Cependant, avec la diminution proposée de la déduction pour options d’achat d’actions, le taux d’imposition de l’employé sur un avantage lié aux options d’achat d’actions supérieur à 250 000 $ sera plus élevé que le taux d’imposition des sociétés ; par conséquent, bien que les options d’achat d’actions puissent encore constituer une stratégie de rémunération efficace, elles seront moins rentables sur le plan fiscal. Dans certaines circonstances, il peut être judicieux pour un employeur d’offrir une prime en espèces déductible au lieu d’octroyer des options d’achat d’actions – avec une « majoration » pour compenser l’impôt supplémentaire à payer dans le cas d’une prime en espèces (comparativement aux options d’achat d’actions) – pour une dépense nette à peu près identique pour l’employeur. Le coût additionnel pour l’employeur sera relativement faible tandis qu’une prime en espèces plus élevée procurera à l’employé le même avantage net sans que l’employeur ait à émettre des actions.

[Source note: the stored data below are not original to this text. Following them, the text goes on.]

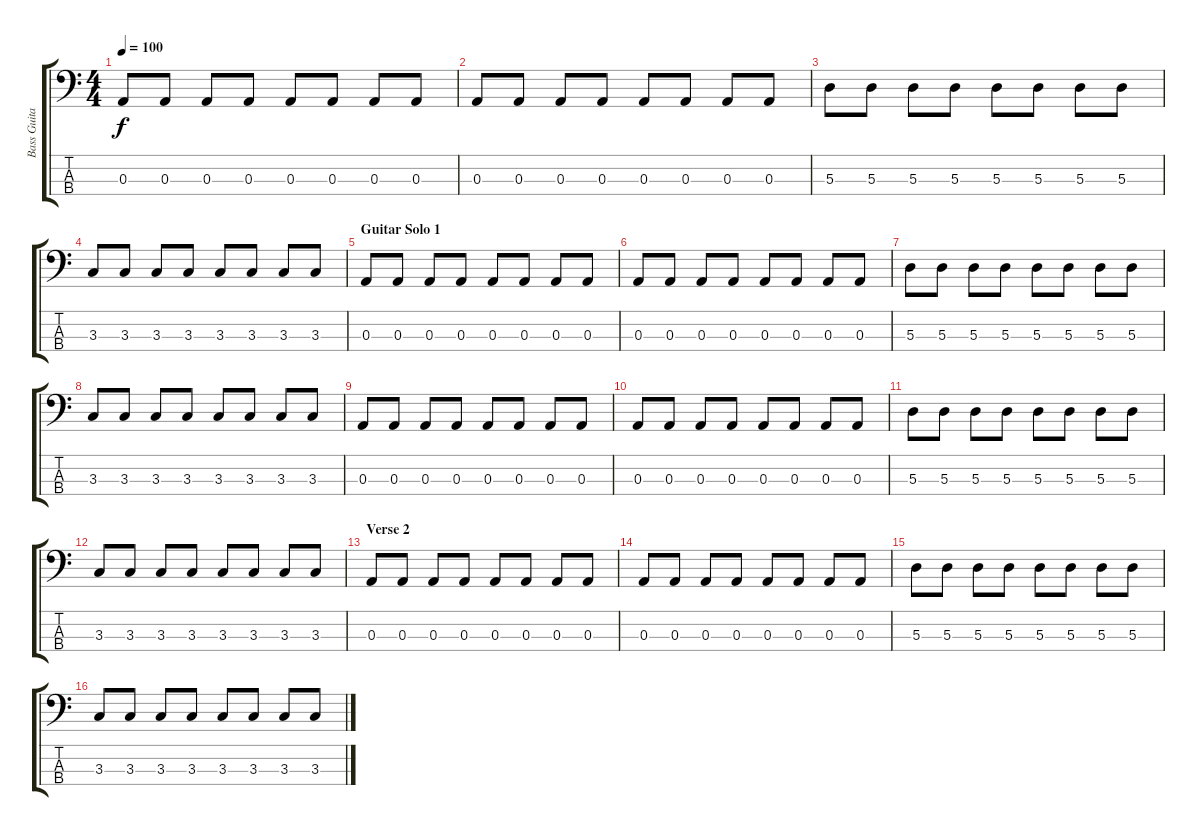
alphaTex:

\track ("Bass Guitar" "Bass Guita") {instrument electricbasspick}
\staff {score tabs}
\tuning (G2 D2 A1 E1) {hide}
\ts (4 4)
\tempo 100
\clef f4
\ks c
0.3.8{dy f} 0.3.8 0.3.8 0.3.8 0.3.8 0.3.8 0.3.8 0.3.8 |
0.3.8 0.3.8 0.3.8 0.3.8 0.3.8 0.3.8 0.3.8 0.3.8 |
5.3.8 5.3.8 5.3.8 5.3.8 5.3.8 5.3.8 5.3.8 5.3.8 |
3.3.8 3.3.8 3.3.8 3.3.8 3.3.8 3.3.8 3.3.8 3.3.8 |
\section ("" "Guitar Solo 1")
0.3.8 0.3.8 0.3.8 0.3.8 0.3.8 0.3.8 0.3.8 0.3.8 |
0.3.8 0.3.8 0.3.8 0.3.8 0.3.8 0.3.8 0.3.8 0.3.8 |
5.3.8 5.3.8 5.3.8 5.3.8 5.3.8 5.3.8 5.3.8 5.3.8 |
3.3.8 3.3.8 3.3.8 3.3.8 3.3.8 3.3.8 3.3.8 3.3.8 |
0.3.8 0.3.8 0.3.8 0.3.8 0.3.8 0.3.8 0.3.8 0.3.8 |
0.3.8 0.3.8 0.3.8 0.3.8 0.3.8 0.3.8 0.3.8 0.3.8 |
5.3.8 5.3.8 5.3.8 5.3.8 5.3.8 5.3.8 5.3.8 5.3.8 |
3.3.8 3.3.8 3.3.8 3.3.8 3.3.8 3.3.8 3.3.8 3.3.8 |
\section ("" "Verse 2")
0.3.8 0.3.8 0.3.8 0.3.8 0.3.8 0.3.8 0.3.8 0.3.8 |
0.3.8 0.3.8 0.3.8 0.3.8 0.3.8 0.3.8 0.3.8 0.3.8 |
5.3.8 5.3.8 5.3.8 5.3.8 5.3.8 5.3.8 5.3.8 5.3.8 |
3.3.8 3.3.8 3.3.8 3.3.8 3.3.8 3.3.8 3.3.8 3.3.8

Les modifications proposées peuvent limiter, dans certaines circonstances, l’efficacité des options d’achat d’actions comme moyen de rémunération des employés. Prenons l’exemple d’une société dont les cadres supérieurs ont reçu des options admissibles assorties de paiements anticipés de plusieurs millions de dollars. Si la société est plus vulnérable à la perte d’une déduction d’entreprise qu’à la dépense de liquidités et à la volatilité des bénéfices, les options d’achat d’actions constitueront une forme de rémunération moins efficace. Cela est particulièrement vrai si l’employeur est une société privée qui peut également avoir des réserves concernant les participations minoritaires. Toutefois, si le profil démographique des employés est diversifié et que les versements annuels sont généralement inférieurs ou légèrement supérieurs au seuil de 250 000 $, les options d’achat d’actions demeureront efficaces sur le plan fiscal.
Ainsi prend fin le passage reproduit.